"Saturday Night Live" writer Leslie Jones continued to be kicked around the Internet Tuesday morning in the wake of her performance on "Weekend Update" -- the "in-house image expert" who (umm) explained how "the way we view black beauty" has changed since slavery.
If the current standard for success on TV is defined by Twitter "conversations," retweets, online musings (aka blogs), and the resulting TV commentary, then Jones absolutely is the standout success of the 39th season to date.
Everyone has an opinion about her sketch, ranging from virulently-against to the positively-for, while the very sketch itself has even prompted a broad discussion on the Nature of Comedy, and What is Funny, and even the Too Soon question -- as in, is it too soon to joke about slavery, or will there ever be a time when it won't be too soon? (Jones herself has taken to Twitter to defend herself.)
In fact, a little bit lost in the whole debate seems to be that it's been done before -- comedy about slavery which sought the same sort of reaction that Jones' performance was clearly meant to elicit: Discomfort, anger, maybe even fury. Comedy, after all, isn't always about making people laugh.
Here's briefly the history -- both ancient and modern. Richard Pryor had a comedy series on NBC in 1977 that sprang from a hugely successful one-time special. The series didn't last, but thanks to the Internet, Pryor's famous opening "slave ship" sketch did.

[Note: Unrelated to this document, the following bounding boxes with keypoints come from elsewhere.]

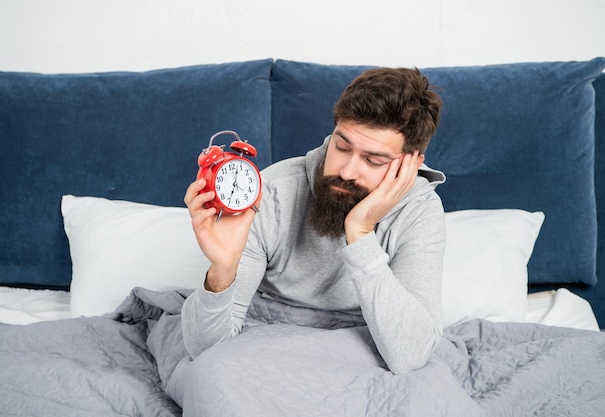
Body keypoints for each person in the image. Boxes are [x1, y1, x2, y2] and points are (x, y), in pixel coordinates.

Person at [182, 67, 445, 375]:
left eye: (373, 160)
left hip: (364, 347)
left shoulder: (420, 211)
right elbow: (205, 351)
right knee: (209, 376)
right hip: (266, 342)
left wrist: (359, 233)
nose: (346, 171)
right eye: (342, 146)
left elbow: (410, 355)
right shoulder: (274, 191)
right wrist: (222, 271)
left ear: (410, 165)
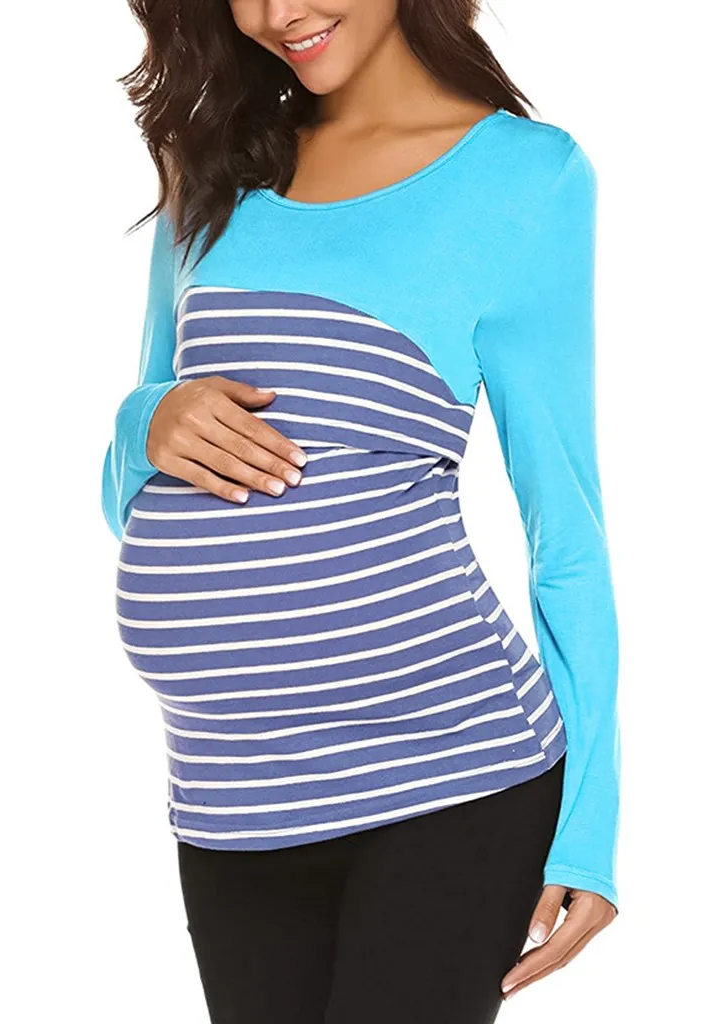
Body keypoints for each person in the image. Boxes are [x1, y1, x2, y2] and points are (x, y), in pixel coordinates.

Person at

Next, and much more recently, Key and Peele performed a slave skit; also posted below, and which has been cited as funnier take (by some) on the subject than the Jones skit..
Dave Chappelle, meanwhile, worked this material for years. ("Time-haters" is an example -- posted here, and which contains some language that many will find also offensive; but it was on his show and it also has had a long life on the Internet.)

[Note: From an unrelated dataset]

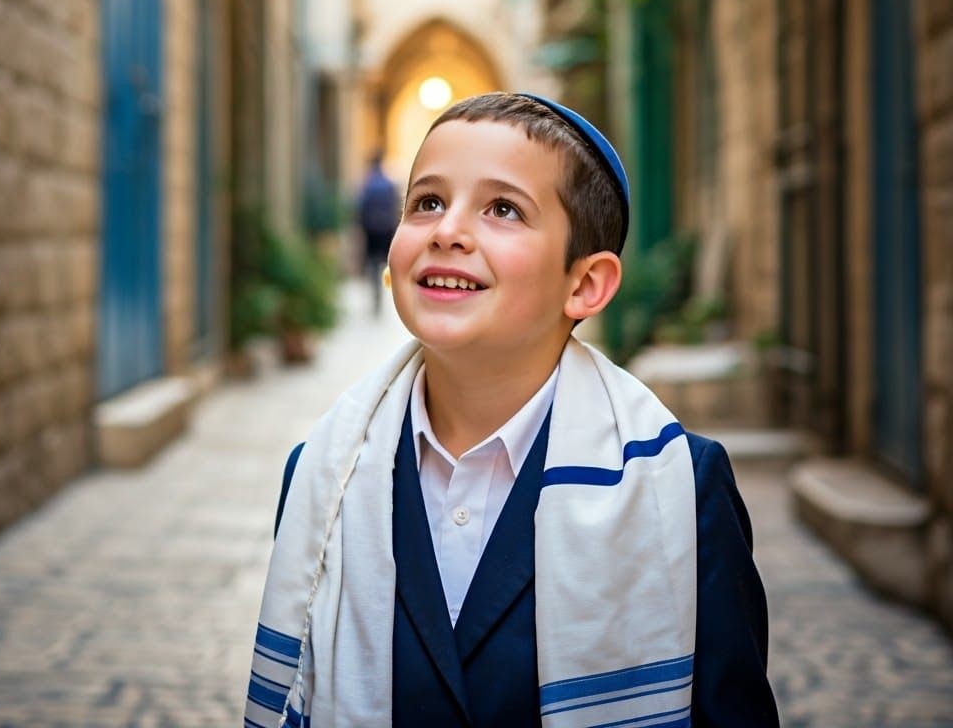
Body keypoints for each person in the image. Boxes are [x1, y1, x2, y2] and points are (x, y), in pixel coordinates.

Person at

There are a few ways certainly to think about this material, including Jones' skit, and one of them might be this way: Comedy is and almost certainly should be at times about prodding the complacent among us. It can do that by taking something that has been so completely anesthetized and compartmentalized -- in the case of slavery, by history books, and the sheer passage of time, and the sense among people that this towering evil happened long ago and far away and could never happen again -- and then turning it into a visceral gut-punch. Maybe that's not funny, or maybe it is, but it does get people talking and thinking. On that point alone, Jones wins by default.